Saturday, October 28, 2006

EUtopia: Will Fight Wars for Oil

With imaginary robot soldiers, little shame, even less pride, and some psychotropic compounds that can shorten their memories:

EUOBSERVER / BRUSSELS – EU defence ministries are going to have to contend with a shrinking recruitment pool for soldiers, a public that is more cautious about interventionist operations and 24/7 media scrutiny,

The 28-page study looks to a future where Europe will be externally dependent for 90 percent of its oil and 80 percent of gas by 2025 and where "strong migratory pressures" due to the fast-growing populations in Africa and the Middle East offset by stable and ageing European population are set to cause "direct or indirect challenges" to Europe's security interests.
Methinks someone is smoking some good kaka. Big markets like the U.S. and the E.U. are more dangerous than the sellers in the energy market since all you need to bankrupt the seller is to change sources and release strategic reserves.

Remember that most of the “No War for Oil!!!” mob failed Econ 101, and have no idea what a monpsony is anyway, even if they do see thing through the “Us ‘n Them” prism.

One major buyer (the west) and one seller (an imaginary OPEC where they actually act in unison) makes for a kind of balancing of power that would make the greenie notion of energy independence an act of war in itself that would impoverish the populations that export petrolium. After all, because we all implicity trust every leftist theory, we all know how unemployment causes terrorism, right? Imagine all the terrorist pouring out of Alberta for every PV panel you install on the roof of your house.

Have you no soul, man!?!
However, Europe's possible need to act in any of these regions or situations will be tempered by a more clued-up, risk-averse society.
Risk averse? More like narcoleptic.

Here’s one of the gems, though:
"Military action, not explicitly authorised by the UN, may become increasingly controversial," states the report, adding "military operations will be subject to ever-increasing scrutiny by elected officials, media and populations."
The sketchiness the public has about being a nation (or nations), or being worthy of pursuing a public interest is patently obvious. Circumspect to the point of indecision and such incredible fearfulness that they need the barbaric kmajority of the U.N. to tell them it’s okay to fight at all, even if it weren’t for oil, but about the stability of global society and even their own security. The question, like many in the Holy Land is entirely academic anyway since the potential manpower figures are dwindling, and assume pacifists and people with no particular affection for their “continent” will not find any personal irony in being conscripted.
As well as the social perceptions, defence ministries will also have to deal with the fact that less and less people are likely to become soldiers, with the armed forces recruitment pool (16-30 years) to fall by over 15 percent by 2025.
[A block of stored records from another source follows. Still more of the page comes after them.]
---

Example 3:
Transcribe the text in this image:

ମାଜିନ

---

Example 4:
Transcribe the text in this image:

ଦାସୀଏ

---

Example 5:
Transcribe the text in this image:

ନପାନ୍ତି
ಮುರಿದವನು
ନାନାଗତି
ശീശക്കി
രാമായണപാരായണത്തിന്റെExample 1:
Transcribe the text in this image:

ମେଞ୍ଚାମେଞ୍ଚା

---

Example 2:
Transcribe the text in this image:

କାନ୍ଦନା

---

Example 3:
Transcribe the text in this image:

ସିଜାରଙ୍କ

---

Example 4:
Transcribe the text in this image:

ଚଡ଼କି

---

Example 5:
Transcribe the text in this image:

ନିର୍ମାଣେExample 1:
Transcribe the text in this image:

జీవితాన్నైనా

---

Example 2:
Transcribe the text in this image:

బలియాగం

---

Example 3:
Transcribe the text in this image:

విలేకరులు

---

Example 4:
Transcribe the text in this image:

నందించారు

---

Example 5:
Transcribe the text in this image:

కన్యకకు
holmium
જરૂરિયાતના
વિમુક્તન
"As armed forces professionalise and the falling birth-rate increases competition in the labour market for young men and women, personnel costs will, in practice, pre-empt more and more of defence spending unless manpower is reduced," says the report.

With some 2 million people currently in uniform in Europe, "there is plenty of scope to do this," it highlighted.

One way of overcoming this problem would be to "outsource" and to resort to "increased automation, from warships to robots," the report suggested.
2 million largely worthless meatbags in uniform, whereas the estimates of combat ready forces hasn’t exceeded 100 000 in the past two decades.

No-one fears the marching band, so bring out the Roombas with rifles. Don’t forget that at the time of the Kosovo conflict, the European participants agreed to provide 50 000 deployable troops and came almost 10 percent short. That with no other major goings on for them to be distracted by. Forget win-hold-win, this is a case of hold-maybe-hold.